JULY 16 – Jamaica’s track and field is being scrutinized from top to bottom and the news of the adverse findings of A samples by some of the island’s best athletes have brought some major issues, up close and personal. 

Jamaica’s track and field history has been well recorded since 1948, but with the obvious, “you are as good as your last activity” phrase – this could wipe that excellence away if the process to clear the names of the athletes and by extension show that the management of the sport is in capable hands, is not handled strategically. 

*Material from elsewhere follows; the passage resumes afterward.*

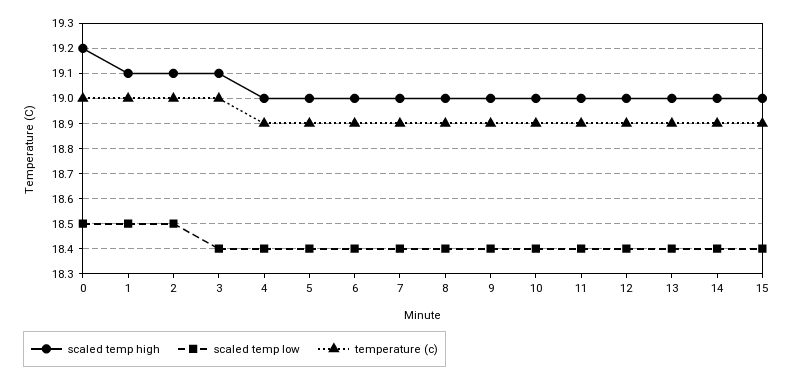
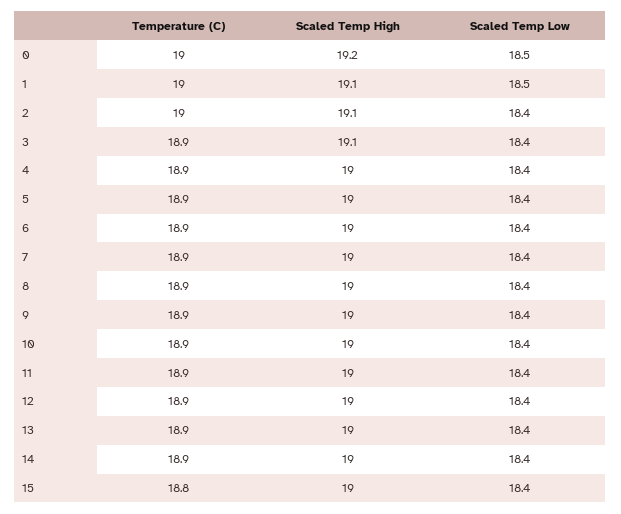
scaled temp low, 2: 18.5 -> 18.4
temperature (c), 3: 19 -> 18.9
temperature (c), 15: 18.9 -> 18.8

We have heard recently of issues with doping in Turkey, USA and now Jamaica. What those administrations/personalities have done is 

  • Acted decisively
  • Taken full responsibility 
  • Opted to recover by doing investigations to clear names and identify procedures
  • Spoken frankly 

We have a tendency to act surprised or react emotionally in a dilemma or crisis, but as the world progresses with information spreading like wild fire in a jiffy, Jamaica’s slow, laid-back approach to communication has to be direct, factual and focused on highlighting transparency and reconciliation. 

To say the Brand is not affected, one has to be comatose. The athletes are the most superior ambassadors and have carried the positive outcomes of the Brand for such a long time. What the news of the athletes has done is show a gap in our management and the industry deserves much better. 

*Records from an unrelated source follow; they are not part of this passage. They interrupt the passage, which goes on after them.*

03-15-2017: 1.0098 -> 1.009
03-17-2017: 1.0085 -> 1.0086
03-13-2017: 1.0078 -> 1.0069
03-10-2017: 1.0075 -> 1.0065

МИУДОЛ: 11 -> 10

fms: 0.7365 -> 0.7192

The governing body, the associated agencies and the public and private corporate society must support by offering assistance to channel its resources into 

  • public education and awareness
  • refocusing its attention to development 
  • building and repairing the negatives of the Brand 
  • being part of campaigns to re-assert the image/reputation as one which exemplifies discipline, dedication, commitment and fair play. 

We all can decide that the athletes are not cheaters, however the system/procedure by which they have been caught is one internationally used and to fight that requires unity of purpose by our actions. 

We can always look back and say, “we could have done that” however, the blow has already been thrown and the best action now is to look at corrective measures. 

Track and field therefore requires 

  • Efficient and Effective management 
  • Strategic approach to the Business of the Sport 
  • Focused attention on all the parts/areas of the Sport
  • Intervention to minimise the negative impact
  • Technical support to assist in demystifying the myth that one has to cheat to win 

There are measures by which these can be achieved, but it requires the will, mindset and the people to make it work. 

Let’s focus our attention and energies to repair the sport we all love.